A CAR, então, fez contato com o Consulado da Argentina. "Confirmamos o endereço e a localização dos parentes dela em Buenos Aires e logo começamos a providenciar a passagem para Foz do Iguaçu", disse a coordenadora da CAR, Débora Carvalho. Apenas os trechos dentro do Brasil são cobertos pelo serviço.
O mesmo cuidado foi observado com relação à situação de Pedro, que seguiu para o interior de São Paulo.
Os amigos se despediram pouco mais de 24 horas depois de se conhecerem. Célia embarcou às 18h de sexta-feira (1/2). De Foz, seguiria para Porto Iguaçu, na fronteira do Brasil com a Argentina.
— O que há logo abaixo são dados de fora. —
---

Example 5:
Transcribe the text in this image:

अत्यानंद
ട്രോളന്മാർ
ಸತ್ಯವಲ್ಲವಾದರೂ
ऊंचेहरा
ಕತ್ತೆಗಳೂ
No país vizinho, buscaria ajuda para chegar a Buenos Aires. “Ainda não acredito que consegui toda essa ajuda assim, tão rápido”, comentou.
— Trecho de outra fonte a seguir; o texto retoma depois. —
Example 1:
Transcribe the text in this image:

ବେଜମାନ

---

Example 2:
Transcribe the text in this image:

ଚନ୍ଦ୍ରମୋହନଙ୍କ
Pedro tomou seu ônibus duas horas depois. “Quero reconstruir minha vida no lugar para onde estou indo e levar os filhos pra morar comigo”, revelou. “Também quero voltar aqui com calma, um dia, pra conhecer a cidade que está me ajudando tanto, que está sendo fundamental pra mim nessa fase difícil”, completou.
Protocolo
Checar se a pessoa tem mesmo onde ficar ou quem possa apoiá-la na cidade para onde pede passagem faz parte do protocolo de atendimento do serviço.
Sem dinheiro e com esperança de voltar para casa, mais de 800 pessoas por mês circulam pelo local. A CAR destina passagens somente para pessoas ou famílias em situação de vulnerabilidade e risco social, depois de passarem por uma entrevista socioassistencial.
“O trabalho da CAR acelera o processo das pessoas a acessar serviços, como de busca de emprego e tratamento médico, além de permitir a chegada a seus destinos e o retorno familiar. Sem isso, elas poderiam ficar desassistidas, se instalar nas ruas, gerando um problema social”, argumenta a presidente da FAS, Elenice Malzoni.
Do total de atendidos pelo serviço de triagem no ano passado, 67% vieram por procura espontânea e 52% eram de fora do Paraná. Santa Catarina e São Paulo foram os principais estados de origem. Os homens foram maioria (85%) e faixa etária predominante (89%) foi dos 18 a 59 anos.